# Ordered X3 today...



## Oldnbroek (May 24, 2011)

Hey Y'all,
After checking Grizzly's stock and finding that almost all of their small mills are backordered until July sometime, I decided to order the only machine (X3) they had in stock. I was kinda hoping they'd have a SX3 or 0704, but after reading about the x3 vs. SX3 and so on, I decided that I can live with a non-tilting head. I tap all the time at work on our Lagun, and it doesn't reverse instantly (but it does have a spindle brake...) so I can live without that, too. Grizz says that the machine should be here in three to five days, so I have more studying to do. Thank you all for the information to consider; It has really helped!

Best regards,

Mike


----------



## Oldnbroek (May 28, 2011)

Well, I picked the machine up from the UPS freight terminal yesterday, and have it sitting on my bench in the basement as I write this. Pickup was easy, getting it into the basement was a real pain! It took myself and three strong twenty-something boys to get it from the tailgate to the bench. It does have a bit of mass for its size. 
Got some of the cosmolene off the ways and lubed everything, ran the machine for the 'spindle break-in procedure' and got it as level as I could for now. I'm pretty happy! I'll write more after sundown...


----------



## Oldnbroek (Jul 5, 2011)

Hey All,

I like it.

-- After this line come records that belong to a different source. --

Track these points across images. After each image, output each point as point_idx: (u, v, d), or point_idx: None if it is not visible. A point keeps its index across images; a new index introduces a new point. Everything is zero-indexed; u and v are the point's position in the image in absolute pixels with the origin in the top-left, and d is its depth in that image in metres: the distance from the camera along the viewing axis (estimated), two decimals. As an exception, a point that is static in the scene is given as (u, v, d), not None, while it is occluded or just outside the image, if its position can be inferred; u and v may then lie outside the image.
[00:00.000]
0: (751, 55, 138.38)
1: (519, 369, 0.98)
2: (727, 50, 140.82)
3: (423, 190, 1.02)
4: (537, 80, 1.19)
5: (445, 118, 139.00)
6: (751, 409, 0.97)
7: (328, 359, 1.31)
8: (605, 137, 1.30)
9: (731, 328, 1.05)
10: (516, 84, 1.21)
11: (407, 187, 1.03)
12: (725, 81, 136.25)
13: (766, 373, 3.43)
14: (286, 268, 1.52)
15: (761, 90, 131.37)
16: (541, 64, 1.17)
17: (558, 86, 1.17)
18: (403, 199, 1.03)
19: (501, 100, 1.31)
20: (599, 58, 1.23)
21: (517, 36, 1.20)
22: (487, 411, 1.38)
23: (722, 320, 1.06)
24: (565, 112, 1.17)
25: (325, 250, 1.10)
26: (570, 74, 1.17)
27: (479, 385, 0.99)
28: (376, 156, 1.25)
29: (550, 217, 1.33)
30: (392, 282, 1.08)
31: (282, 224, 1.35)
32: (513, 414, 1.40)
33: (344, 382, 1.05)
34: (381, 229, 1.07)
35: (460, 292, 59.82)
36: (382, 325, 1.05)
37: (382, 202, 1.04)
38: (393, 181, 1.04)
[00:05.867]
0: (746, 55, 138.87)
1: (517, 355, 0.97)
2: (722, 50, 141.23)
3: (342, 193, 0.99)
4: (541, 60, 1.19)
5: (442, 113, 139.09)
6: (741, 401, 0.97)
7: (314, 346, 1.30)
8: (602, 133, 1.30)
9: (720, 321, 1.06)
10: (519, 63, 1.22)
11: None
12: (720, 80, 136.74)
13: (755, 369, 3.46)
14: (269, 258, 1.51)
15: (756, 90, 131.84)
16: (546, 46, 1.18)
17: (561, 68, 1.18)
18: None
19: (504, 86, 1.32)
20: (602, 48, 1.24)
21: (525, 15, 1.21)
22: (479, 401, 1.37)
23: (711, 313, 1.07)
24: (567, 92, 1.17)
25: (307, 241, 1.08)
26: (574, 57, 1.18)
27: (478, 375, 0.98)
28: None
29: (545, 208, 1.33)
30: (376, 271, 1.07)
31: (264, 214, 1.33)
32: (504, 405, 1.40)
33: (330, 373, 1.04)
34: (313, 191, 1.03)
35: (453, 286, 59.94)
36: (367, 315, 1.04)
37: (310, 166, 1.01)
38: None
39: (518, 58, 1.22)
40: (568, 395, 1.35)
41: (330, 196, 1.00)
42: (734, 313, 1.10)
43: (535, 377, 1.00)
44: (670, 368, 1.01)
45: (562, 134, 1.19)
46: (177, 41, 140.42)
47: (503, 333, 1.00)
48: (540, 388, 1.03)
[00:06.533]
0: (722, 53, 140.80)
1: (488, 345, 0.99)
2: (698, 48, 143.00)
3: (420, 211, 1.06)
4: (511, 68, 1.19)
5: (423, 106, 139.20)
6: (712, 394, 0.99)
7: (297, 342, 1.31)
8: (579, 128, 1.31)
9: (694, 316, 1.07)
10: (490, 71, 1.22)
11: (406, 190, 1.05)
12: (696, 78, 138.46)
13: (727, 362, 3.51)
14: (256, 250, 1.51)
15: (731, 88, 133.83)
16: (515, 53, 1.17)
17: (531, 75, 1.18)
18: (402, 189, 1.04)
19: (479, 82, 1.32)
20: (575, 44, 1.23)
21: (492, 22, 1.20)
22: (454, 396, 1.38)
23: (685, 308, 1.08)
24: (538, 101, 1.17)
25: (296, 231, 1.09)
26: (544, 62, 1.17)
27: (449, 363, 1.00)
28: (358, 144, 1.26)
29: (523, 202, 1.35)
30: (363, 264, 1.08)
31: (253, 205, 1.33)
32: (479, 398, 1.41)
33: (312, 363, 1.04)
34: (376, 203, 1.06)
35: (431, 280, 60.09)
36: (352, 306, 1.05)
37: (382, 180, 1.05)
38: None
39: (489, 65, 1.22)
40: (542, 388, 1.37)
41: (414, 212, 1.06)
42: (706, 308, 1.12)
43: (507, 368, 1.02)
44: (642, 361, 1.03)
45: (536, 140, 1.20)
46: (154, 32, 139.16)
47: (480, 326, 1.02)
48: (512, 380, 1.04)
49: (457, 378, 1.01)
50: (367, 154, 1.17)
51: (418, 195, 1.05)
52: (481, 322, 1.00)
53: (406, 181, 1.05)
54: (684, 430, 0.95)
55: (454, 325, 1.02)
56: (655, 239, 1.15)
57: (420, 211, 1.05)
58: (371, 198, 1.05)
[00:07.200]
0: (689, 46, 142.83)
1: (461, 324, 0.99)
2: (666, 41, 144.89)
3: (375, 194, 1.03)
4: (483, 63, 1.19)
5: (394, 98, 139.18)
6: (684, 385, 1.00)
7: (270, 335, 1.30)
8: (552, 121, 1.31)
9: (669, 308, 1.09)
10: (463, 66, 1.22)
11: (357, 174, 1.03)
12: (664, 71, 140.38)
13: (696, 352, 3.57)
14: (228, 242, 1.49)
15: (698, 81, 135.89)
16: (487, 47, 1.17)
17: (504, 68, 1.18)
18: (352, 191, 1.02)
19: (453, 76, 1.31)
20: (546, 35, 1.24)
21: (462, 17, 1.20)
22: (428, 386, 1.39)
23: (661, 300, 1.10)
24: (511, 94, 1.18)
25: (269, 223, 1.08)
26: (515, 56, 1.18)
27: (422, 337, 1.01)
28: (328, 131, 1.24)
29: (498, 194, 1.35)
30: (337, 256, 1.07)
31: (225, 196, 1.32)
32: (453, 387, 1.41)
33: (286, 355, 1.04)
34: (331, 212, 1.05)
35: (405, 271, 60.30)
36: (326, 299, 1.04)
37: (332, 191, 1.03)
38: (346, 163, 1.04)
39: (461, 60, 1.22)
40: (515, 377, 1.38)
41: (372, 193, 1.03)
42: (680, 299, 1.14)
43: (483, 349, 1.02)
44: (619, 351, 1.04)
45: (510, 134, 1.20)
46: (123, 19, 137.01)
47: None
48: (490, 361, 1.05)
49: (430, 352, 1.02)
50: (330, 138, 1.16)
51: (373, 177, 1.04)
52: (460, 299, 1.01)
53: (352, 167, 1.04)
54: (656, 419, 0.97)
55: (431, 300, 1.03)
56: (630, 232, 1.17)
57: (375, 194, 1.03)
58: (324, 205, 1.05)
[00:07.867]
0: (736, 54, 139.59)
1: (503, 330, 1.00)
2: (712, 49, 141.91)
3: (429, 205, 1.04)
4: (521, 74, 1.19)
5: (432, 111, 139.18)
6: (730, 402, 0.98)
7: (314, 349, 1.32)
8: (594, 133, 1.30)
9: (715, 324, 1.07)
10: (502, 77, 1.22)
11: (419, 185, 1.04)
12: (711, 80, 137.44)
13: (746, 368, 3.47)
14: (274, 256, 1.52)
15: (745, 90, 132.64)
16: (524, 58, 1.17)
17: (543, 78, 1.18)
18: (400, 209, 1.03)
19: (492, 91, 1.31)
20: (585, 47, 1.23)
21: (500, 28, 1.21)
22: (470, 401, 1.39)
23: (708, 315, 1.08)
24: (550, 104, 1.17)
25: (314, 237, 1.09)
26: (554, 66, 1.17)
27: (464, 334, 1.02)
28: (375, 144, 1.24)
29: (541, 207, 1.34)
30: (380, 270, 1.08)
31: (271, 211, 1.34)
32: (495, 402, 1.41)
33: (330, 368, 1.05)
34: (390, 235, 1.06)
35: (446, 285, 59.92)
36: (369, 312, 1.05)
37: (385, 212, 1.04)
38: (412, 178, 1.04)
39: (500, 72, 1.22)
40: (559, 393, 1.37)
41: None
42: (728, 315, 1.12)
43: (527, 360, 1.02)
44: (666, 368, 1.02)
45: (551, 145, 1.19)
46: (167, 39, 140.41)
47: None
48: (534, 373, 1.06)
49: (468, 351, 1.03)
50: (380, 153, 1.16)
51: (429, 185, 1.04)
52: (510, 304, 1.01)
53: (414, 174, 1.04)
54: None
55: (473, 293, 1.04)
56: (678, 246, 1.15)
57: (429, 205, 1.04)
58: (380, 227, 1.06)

Better and better all the time. I've cut some pretty accurate slots and bolt circle patterns and such with it, and so far it has been spot on. About the only thing I'm not too wild about is the drill chuck, and I may be able to adjust some of that out as well. Oh, and the graduated sleeves for axis measurement are stiff as all get out! I'll have to play with that. There's a bent steel 'spring' under each wheel that restrains the movement of the sleeve... I'll grind and polish.
About the only thing it needs is a set of Y axis way covers and Y axis oiler ports... The ways have no wipers or other protection, and I already have a good sized scratch running down one of them... I would assume that means they're not hardened, and looking at the mill marks, not ground, either. Still. It does good stuff so far. Got a nice cross hatch going on a fly cut, and have made some long cuts without too much deviation from one end to the other. Oh, and forget climb cutting anything. Not gonna happen. I didn't expect that it would, and surface finish is really nice going conventional, so no biggie.
Carbides are the cat's meow! Not that this machine will ever 'hog' anything, but it'll march right through a fairly good sized cut on cold rolled. I used it to make a tool holder for my lathe which holds a 1/4" bit on one end and a 5/16ths on the other. Deep slots. Basically I squared up a piece of scrap to 1/2" square 4 inches long, then slotted the length .250 wide and .245 deep, then slotted half the length out to .313w x .307 deep... Now both bits are right on center, and I can use the cheeep sizes... ;D 
At any rate, when I told it to take another .010, that's what it did, in X, Y, or Z. Or .002, or .001...No surprises, no drama. I kinda like the fact that the 'Z' scale is in .0005 graduations. Yeah, it takes TWO turns of the wheel to get .100, but I'm used to it. The Lagun at work takes 1-1/3... It's seems more accurate that way. 
Anyhow, Just though I'd tell Y'all what was going on with it. I'll make something useful soon...
Hope you all had a good 4th!

Mike


----------